## Problemas e tarefas
**A.** No excerto apresentado, entre que valores ficam as rendas do arrendamento acessível?
**B.** Reproduza sem alterações o trecho do excerto apresentado que começa em "A Câmara Municipal" e segue até "quartos para estudantes.".

## Excerto apresentado
★ ★ ★
A Câmara Municipal de Lisboa vai celebrar um protocolo com a Segurança Social para destinar o património desta entidade na capital ao arrendamento acessível, com valores entre 150 e 600 euros, tanto em apartamentos como em quartos para estudantes.

Em entrevista publicada ao Diário de Notícias e à TSF, o presidente do município lisboeta, Fernando Medina, anuncia que a autarquia e a Segurança Social “estão a trabalhar em conjunto para que o património da Segurança Social na cidade possa ser mobilizado para o Programa Renda Acessível”, visando “disponibilizar à cidade habitação para mais de 1.100 pessoas, entre habitação permanente e […] quartos para estudantes universitários”.
★ ★ ★
## Dados fornecidos

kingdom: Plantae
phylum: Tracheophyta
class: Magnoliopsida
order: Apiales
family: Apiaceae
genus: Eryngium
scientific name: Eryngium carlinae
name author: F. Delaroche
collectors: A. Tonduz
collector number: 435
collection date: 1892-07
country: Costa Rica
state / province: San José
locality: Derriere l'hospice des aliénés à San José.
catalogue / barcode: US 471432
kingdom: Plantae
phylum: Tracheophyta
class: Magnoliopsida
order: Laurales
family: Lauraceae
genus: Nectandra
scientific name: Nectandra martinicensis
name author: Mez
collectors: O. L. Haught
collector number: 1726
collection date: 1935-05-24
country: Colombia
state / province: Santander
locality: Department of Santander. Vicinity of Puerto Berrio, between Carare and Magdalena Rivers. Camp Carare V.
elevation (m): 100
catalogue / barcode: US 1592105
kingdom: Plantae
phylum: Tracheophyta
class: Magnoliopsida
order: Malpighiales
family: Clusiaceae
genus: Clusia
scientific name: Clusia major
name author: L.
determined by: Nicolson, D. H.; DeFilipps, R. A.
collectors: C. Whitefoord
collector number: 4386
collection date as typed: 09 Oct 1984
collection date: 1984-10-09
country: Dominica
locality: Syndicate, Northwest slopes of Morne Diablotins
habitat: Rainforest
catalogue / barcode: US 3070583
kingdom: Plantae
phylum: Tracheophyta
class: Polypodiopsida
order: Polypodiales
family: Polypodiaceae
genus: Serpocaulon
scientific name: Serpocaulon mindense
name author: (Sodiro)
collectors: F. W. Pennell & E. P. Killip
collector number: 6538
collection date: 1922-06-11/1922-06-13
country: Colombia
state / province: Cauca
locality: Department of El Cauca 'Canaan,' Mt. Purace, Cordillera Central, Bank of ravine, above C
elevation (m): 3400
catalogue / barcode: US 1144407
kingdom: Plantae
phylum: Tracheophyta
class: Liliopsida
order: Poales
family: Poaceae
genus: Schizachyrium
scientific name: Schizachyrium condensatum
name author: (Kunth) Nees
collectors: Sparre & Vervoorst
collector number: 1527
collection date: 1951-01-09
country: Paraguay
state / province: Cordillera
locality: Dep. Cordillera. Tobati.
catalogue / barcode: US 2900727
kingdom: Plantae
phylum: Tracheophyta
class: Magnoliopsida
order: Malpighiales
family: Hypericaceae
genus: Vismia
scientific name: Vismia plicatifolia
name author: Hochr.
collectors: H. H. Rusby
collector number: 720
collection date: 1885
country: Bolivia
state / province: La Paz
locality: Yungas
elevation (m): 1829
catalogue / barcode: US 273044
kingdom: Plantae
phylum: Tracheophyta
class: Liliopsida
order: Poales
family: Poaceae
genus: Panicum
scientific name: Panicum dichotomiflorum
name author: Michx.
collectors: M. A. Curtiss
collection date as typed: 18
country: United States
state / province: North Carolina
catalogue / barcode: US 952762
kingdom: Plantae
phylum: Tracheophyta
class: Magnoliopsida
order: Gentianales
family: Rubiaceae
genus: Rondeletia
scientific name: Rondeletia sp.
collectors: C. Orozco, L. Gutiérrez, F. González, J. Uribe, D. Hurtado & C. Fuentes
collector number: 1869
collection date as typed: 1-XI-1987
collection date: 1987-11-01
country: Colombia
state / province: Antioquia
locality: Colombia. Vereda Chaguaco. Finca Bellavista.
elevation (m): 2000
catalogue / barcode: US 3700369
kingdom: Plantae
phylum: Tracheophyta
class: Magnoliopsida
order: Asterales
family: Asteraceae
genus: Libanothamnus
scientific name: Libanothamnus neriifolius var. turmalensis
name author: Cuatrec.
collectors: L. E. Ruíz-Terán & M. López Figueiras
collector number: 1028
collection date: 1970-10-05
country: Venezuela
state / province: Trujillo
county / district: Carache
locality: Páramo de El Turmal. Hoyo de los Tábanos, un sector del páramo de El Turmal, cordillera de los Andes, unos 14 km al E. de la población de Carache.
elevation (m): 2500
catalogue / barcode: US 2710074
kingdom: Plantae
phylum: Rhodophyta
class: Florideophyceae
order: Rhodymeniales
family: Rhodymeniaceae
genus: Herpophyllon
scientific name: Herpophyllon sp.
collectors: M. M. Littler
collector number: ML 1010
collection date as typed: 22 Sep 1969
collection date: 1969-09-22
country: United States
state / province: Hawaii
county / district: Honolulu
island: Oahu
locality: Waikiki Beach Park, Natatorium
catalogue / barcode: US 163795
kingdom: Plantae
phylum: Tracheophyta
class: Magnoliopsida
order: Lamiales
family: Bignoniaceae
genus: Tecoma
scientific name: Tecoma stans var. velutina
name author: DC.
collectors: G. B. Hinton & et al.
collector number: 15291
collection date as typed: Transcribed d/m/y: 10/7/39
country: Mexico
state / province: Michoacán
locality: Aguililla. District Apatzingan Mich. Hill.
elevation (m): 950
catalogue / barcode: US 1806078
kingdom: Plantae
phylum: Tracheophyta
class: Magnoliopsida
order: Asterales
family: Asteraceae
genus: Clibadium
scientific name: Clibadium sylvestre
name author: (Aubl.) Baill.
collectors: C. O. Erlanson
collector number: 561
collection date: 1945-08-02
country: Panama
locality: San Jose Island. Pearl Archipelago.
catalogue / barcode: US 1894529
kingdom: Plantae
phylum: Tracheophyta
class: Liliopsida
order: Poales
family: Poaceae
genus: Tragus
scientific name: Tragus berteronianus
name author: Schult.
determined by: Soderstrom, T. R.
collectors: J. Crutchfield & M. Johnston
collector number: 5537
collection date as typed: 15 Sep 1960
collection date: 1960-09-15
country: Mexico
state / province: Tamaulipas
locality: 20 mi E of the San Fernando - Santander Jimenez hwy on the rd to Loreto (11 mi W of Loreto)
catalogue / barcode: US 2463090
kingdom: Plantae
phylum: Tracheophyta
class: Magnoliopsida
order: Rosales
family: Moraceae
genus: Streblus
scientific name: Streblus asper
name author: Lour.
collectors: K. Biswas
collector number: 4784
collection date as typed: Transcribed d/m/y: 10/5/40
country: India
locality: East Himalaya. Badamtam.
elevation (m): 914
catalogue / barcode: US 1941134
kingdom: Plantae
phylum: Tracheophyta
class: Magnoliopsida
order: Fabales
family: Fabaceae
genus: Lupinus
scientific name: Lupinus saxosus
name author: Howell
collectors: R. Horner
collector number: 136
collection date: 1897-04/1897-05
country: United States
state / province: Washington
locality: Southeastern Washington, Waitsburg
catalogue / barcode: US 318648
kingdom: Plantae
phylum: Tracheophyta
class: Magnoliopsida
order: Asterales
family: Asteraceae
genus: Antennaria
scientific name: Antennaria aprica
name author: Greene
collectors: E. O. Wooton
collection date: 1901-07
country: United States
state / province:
★ ★ ★
## Lista de respostas
**A.** Entre 150 e 600 euros.

**B.**
A Câmara Municipal de Lisboa vai celebrar um protocolo com a Segurança Social para destinar o património desta entidade na capital ao arrendamento acessível, com valores entre 150 e 600 euros, tanto em apartamentos como em quartos para estudantes.